Excerpts from a dataset
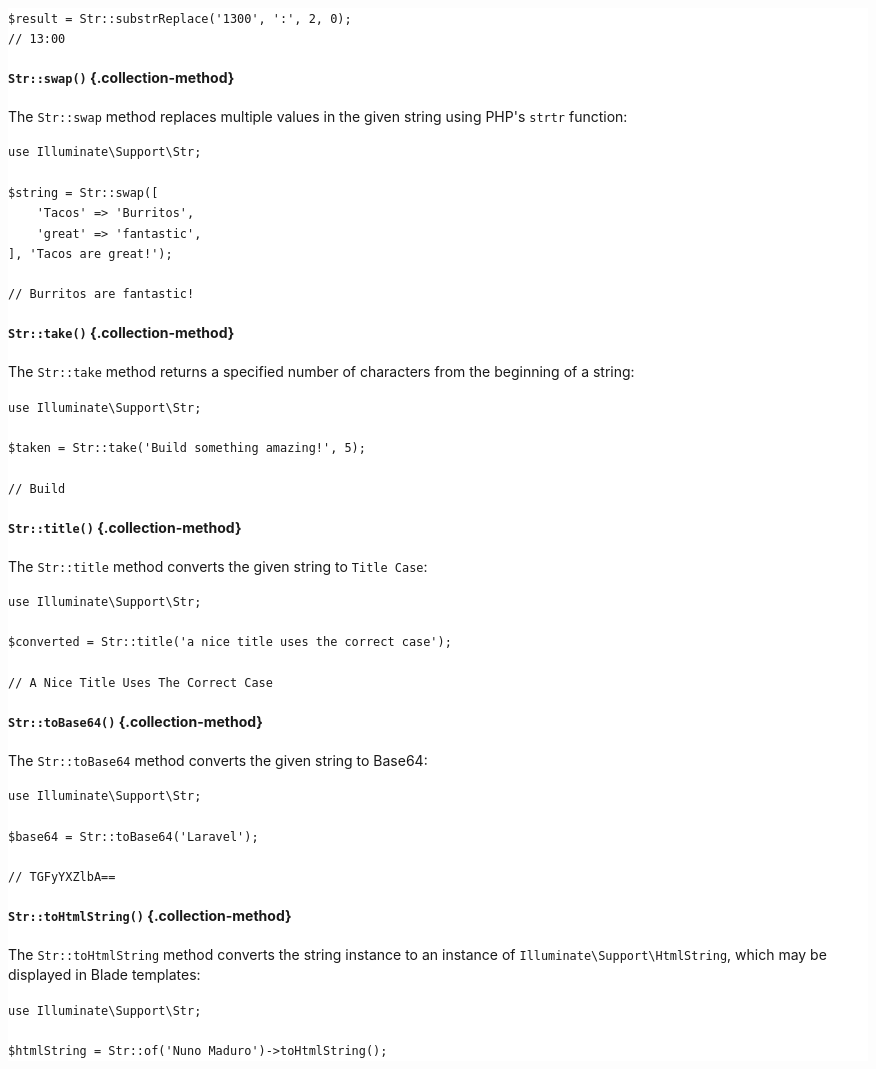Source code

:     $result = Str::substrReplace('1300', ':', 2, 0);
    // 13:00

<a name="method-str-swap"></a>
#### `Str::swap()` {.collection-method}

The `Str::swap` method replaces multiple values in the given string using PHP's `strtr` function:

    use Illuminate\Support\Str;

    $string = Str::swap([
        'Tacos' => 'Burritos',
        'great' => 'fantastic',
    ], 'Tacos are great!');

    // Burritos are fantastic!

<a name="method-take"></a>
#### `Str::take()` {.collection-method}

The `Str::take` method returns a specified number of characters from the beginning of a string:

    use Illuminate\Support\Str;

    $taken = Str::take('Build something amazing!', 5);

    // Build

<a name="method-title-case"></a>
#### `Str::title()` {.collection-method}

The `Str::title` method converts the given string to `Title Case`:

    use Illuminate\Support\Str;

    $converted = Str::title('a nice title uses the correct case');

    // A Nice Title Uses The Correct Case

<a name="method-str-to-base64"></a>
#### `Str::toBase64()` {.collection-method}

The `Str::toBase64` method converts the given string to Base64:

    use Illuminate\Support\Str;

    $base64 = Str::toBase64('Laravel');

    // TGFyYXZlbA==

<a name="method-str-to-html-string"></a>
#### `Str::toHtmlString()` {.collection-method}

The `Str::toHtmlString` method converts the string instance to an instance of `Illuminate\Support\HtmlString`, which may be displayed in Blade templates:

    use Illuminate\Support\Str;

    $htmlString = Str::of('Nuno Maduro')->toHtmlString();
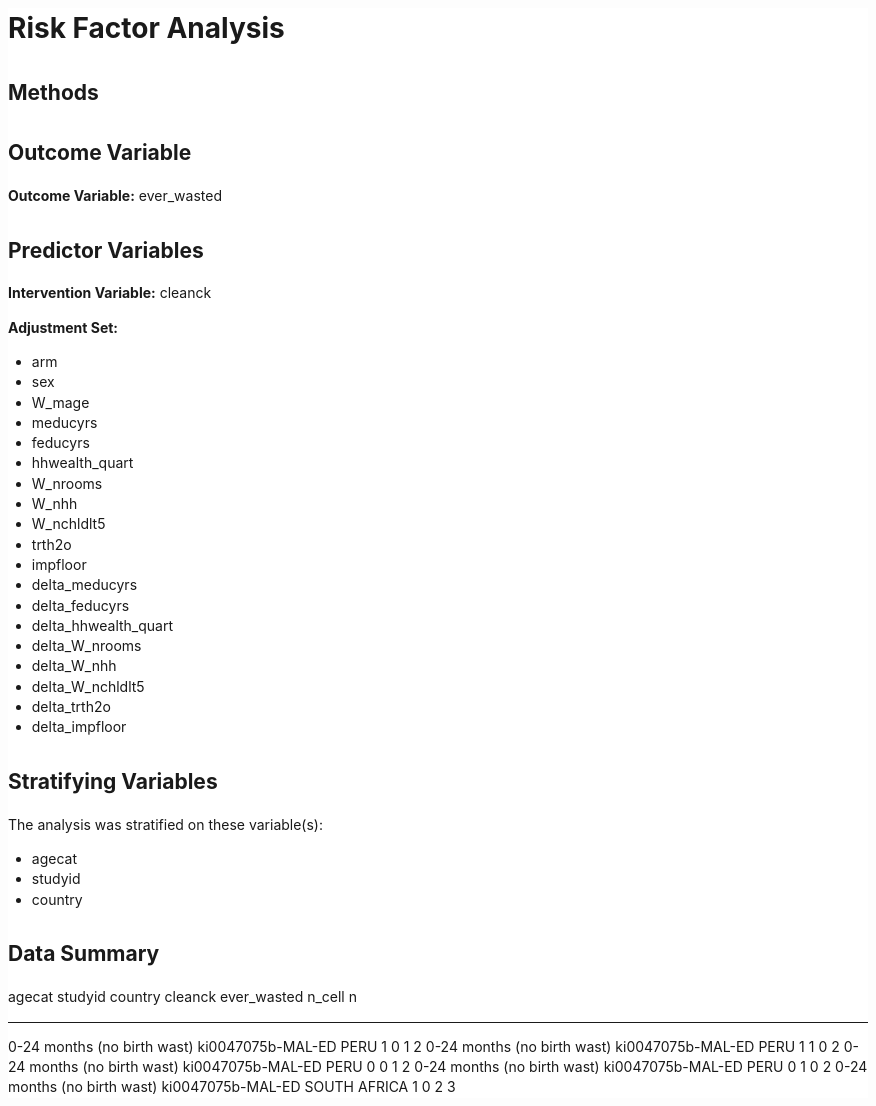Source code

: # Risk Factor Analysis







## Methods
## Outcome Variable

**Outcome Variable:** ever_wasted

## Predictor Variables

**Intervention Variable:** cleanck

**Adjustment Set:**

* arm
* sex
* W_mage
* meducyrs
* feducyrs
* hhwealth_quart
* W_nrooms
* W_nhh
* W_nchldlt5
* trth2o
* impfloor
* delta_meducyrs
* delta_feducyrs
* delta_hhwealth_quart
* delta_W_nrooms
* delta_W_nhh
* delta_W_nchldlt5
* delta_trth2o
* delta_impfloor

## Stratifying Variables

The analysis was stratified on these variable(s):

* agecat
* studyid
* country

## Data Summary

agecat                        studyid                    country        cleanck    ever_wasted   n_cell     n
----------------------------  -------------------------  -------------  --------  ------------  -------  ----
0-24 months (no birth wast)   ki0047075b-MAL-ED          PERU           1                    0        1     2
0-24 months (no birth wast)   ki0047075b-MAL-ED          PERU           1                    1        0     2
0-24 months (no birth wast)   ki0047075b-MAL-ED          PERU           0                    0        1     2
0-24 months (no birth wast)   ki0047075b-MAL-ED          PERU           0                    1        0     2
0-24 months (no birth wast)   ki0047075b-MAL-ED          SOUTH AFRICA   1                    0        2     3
---
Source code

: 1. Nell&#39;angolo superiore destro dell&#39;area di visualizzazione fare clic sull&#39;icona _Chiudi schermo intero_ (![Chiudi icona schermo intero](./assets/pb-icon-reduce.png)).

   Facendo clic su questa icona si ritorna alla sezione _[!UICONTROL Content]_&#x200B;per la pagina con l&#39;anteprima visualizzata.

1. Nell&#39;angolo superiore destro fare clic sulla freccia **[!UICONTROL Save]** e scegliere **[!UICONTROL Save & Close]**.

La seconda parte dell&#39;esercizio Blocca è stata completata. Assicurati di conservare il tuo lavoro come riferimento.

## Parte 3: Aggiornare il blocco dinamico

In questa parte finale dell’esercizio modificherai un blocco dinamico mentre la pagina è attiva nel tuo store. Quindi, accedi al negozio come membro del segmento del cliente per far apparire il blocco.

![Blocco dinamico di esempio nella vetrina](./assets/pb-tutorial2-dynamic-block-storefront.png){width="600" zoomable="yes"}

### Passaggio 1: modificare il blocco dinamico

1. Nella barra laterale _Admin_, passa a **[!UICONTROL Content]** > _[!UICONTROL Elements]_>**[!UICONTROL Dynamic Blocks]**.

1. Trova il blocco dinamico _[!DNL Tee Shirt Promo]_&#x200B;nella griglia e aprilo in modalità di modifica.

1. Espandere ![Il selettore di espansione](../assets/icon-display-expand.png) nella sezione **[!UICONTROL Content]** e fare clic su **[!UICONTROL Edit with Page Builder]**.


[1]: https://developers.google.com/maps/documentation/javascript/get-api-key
...
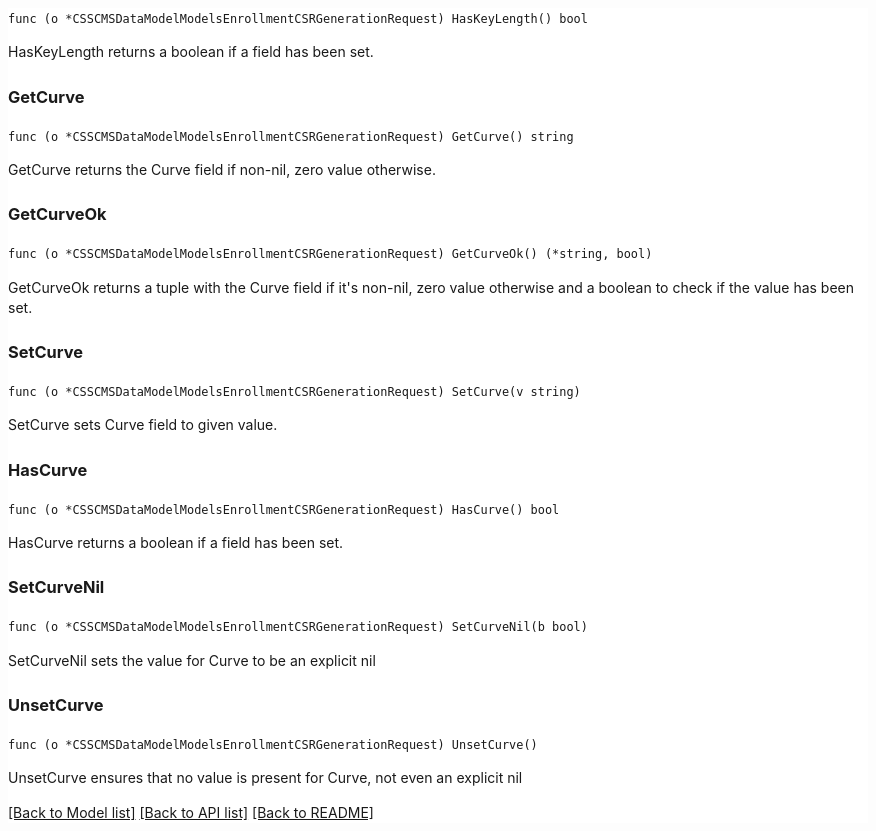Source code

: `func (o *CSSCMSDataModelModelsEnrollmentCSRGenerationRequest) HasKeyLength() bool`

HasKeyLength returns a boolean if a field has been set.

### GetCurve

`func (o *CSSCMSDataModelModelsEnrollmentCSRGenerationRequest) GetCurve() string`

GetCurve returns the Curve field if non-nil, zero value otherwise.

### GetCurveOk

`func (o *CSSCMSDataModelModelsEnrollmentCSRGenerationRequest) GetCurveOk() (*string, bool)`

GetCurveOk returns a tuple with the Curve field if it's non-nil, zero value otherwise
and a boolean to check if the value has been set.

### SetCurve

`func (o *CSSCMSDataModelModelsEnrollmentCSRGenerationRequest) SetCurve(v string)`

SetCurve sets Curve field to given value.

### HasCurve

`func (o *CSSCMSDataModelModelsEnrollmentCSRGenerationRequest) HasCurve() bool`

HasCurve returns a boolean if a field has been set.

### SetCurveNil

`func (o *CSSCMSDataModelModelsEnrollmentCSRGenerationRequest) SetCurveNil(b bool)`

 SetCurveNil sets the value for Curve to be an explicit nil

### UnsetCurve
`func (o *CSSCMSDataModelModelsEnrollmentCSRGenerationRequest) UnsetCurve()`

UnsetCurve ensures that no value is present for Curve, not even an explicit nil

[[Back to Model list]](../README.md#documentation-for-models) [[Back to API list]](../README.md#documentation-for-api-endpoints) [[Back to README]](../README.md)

# Prompt:
When a line in the data above contains the string "months", copy that line.

# Answer below:
0-24 months (no birth wast)   ki0047075b-MAL-ED          PERU           1                    0        1     2
0-24 months (no birth wast)   ki0047075b-MAL-ED          PERU           1                    1        0     2
0-24 months (no birth wast)   ki0047075b-MAL-ED          PERU           0                    0        1     2
0-24 months (no birth wast)   ki0047075b-MAL-ED          PERU           0                    1        0     2
0-24 months (no birth wast)   ki0047075b-MAL-ED          SOUTH AFRICA   1                    0        2     3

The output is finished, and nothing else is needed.